Monday, February 18, 2008

Mable Elsa Davis - Lou's mother

Lou's sons probably remember camping and fishing and family Christmases with Grandma and Grandpa Butler. They may remember family reunions with the Davis clan or Sunday dinner at Grandma's house. Most of Lou's grandchildren remember Grandma Mable Butler as a woman with snowy white hair carefully fixed in an "up-do" and decorated with a hair net dotted with tiny colored beads.

But Mable's story began many years before those memories, and it seems fitting to give some of her childhood history here.



Mable Elsa Davis was born 20 July 1902 on a ranch 10 miles east of Ramah, El Paso County, Colorado where her father had homesteaded 160 acres in the spring of 1898. She was the 7th child born to ViAnna FiDella Shafer and Charles Harker Davis. Her sister Birdie Bell Davis Harriman wrote in her history, "We almost lost mother when Mable was born. Mother was so very sick that the report had gotten around to some of the neighbors that she had died. How surprised they were when they came to sympathize with us and found her still with us and the baby doing fine. We children were surprised, but very happy with the food they brought in."

Following are some excerpts from Grandma Mable's history as written January 6, 1973. The dates are approximate, as all of this family's histories record them a little differently!

In 1906 we sold our ranch and bought an irrigated farm and dairy herd at Fountain, Colorado. So Mama and us little kids took the train to Fountain, and Daddy and the boys took the wagon and horseback and drove some milk cows. How we loved it there – beautiful house and yard, trees and flowers, and only 2 miles from town. Good school and my first Sunday School and church. Here I learned we had a Father in Heaven and Jesus Christ.

Mable as a teenager

[It was also] here daddy built us a school house and we were taught by Mr. Wiley. He was single and didn’t care for a very curious little girl, so I got spanked every day. If I could see him today, I’d kick him on the shins.

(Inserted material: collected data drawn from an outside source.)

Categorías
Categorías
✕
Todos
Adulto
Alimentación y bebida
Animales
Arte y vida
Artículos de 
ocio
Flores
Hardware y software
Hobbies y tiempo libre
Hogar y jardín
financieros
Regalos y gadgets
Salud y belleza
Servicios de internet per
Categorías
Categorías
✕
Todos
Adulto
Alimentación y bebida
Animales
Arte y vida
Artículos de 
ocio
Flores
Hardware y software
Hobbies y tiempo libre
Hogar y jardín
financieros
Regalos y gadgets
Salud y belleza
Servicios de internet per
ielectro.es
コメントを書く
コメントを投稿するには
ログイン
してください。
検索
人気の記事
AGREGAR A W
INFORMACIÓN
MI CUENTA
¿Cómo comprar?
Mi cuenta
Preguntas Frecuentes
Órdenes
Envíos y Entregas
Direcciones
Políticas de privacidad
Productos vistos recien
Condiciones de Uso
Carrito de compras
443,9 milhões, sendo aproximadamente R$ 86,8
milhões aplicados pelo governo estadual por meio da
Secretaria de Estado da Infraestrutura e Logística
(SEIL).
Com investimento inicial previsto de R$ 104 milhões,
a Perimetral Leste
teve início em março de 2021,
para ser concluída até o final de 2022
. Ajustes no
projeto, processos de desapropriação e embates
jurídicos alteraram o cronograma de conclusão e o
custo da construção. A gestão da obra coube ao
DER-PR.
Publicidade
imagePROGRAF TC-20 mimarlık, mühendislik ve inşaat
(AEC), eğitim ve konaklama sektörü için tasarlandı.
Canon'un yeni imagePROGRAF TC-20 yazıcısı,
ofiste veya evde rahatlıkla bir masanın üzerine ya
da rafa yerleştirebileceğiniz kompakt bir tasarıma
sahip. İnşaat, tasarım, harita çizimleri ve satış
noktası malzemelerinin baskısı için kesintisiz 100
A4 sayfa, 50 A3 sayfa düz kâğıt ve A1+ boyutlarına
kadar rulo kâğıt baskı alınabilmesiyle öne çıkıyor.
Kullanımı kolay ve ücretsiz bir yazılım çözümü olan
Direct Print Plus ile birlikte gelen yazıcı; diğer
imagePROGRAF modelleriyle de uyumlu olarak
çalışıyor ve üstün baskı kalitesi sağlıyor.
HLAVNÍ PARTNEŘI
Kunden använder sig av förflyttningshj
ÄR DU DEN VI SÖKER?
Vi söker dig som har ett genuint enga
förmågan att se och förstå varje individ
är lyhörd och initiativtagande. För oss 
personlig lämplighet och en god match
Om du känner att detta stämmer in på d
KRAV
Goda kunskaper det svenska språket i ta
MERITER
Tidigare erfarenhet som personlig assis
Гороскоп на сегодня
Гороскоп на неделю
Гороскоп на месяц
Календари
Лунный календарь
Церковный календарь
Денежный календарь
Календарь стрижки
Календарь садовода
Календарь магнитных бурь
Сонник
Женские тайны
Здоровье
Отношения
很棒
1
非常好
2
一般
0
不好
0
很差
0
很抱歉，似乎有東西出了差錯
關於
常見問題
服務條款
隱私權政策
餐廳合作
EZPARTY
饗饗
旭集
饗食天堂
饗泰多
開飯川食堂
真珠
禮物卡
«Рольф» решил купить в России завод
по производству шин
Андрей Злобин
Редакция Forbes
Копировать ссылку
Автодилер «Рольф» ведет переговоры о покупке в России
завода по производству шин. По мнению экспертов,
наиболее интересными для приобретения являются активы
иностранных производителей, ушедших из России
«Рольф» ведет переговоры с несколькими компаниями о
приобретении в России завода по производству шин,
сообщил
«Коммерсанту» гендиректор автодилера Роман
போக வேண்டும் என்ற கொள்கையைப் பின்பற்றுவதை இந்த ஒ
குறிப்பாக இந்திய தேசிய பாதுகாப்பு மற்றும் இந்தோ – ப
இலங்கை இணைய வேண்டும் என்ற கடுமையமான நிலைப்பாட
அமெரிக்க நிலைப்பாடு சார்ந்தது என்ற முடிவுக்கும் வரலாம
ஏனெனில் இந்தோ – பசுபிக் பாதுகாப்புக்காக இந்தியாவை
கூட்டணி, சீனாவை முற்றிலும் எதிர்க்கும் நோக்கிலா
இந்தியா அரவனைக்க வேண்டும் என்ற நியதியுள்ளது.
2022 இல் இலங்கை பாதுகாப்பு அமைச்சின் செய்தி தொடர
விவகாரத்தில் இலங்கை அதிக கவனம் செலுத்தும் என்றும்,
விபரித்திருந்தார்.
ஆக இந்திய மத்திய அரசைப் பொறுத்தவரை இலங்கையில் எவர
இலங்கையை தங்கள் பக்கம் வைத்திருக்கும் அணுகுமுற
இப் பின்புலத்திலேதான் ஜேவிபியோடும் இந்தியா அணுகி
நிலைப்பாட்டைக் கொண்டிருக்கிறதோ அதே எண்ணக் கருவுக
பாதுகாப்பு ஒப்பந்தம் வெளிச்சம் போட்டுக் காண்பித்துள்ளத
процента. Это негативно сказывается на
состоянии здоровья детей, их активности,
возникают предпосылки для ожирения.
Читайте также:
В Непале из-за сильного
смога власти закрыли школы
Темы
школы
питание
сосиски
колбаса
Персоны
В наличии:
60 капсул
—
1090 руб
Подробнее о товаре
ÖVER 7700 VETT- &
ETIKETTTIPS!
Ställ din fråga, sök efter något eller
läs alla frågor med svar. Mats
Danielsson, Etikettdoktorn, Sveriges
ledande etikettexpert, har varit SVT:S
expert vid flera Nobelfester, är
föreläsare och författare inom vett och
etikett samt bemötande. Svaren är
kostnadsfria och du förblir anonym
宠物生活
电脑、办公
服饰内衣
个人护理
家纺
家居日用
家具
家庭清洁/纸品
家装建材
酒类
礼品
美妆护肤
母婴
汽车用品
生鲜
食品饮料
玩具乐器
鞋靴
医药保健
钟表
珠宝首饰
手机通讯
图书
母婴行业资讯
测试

One day in the summer of 1908 I felt sleepy and my family couldn’t understand why I roamed all over the ranch and would hide and go to sleep. We had sheared the sheep and had the wool in big sacks all stacked up when I crawled in between them and went to sleep. At supper time no one knew where I was. They looked in all the barns and in the old wells. About midnight daddy found me. Boy I got scolded and sent to bed. I didn’t care as I was still sleepy and didn’t want to eat. The next day Birdie took me to the post office. I slept all the way and had a headache and wouldn’t eat. Then Mama decided I had to be doctored as she never had a child act this way. Birdie was sick too, so we drove to Pueblo – took us all day, and the next day the Dr. came. I was real proud that the attention was all on me until the Dr. pulled up my dress to feel of my tummy. I can remember how indignant I was, but he found I had walking typhoid fever. Birdie had it too, and was real sick. He gave us pills and told daddy to dig another well, as our water was giving us this sickness. How worried our parents must have been, with 9 children to worry about.
Mable as a young girl

One June morning in 1909 Daddy said, “Birdie! Take all your brothers and sisters and go play in the sand draw. Mrs. Mary Arnold was there, and that was strange so early in the morning. Well, we all went out the door together, Birdie, Norman, Augusta, Floyd, Lemuel, Me, Garnons and Johnnie. Richard was a baby still in bed. Now I was curious so I slipped around to the front door and sat on the steps. Sure enough – in a while Daddy called for Birdie to come and bring her family. I waited till they got to the house then I joined them. Sneaky, eh? But I had to know. Daddy said the stork had brought us a baby sister. I asked how he got in the house and Daddy said by the front door and I told him, “Oh, no it didn’t as I was sitting on the steps.” So I got a whack and sent out.

I was 7 years old and my big sister was my ideal. She was always nice to me and I liked her boyfriends.
I used to look at our mother and think she was so beautiful with big blue eyes and coal black hair. But I really thought she was getting old. She was 40 I think.

Mable holding the horse with "The younger set" riding

The Fountain River ran across our farm and we were told to stay away from it, and above all not to throw sticks or rocks in it. Again Garnons and I were disobedient and Daddy rode up just as I threw a stick in. He said, “You little devil, jump in and get that stick out.” So I jumped in. I had never been in any water except the bath tub. So under I went, up I came, down again, and Garnons jumped in, and pulled me out by the hair on my head. See I was bigger than him so he stayed clear of me but could hold to my braids.

In April 1913, Papa sold or traded our beautiful farm and we moved by covered wagon to Haswell, Colorado.

And that's another story for another day.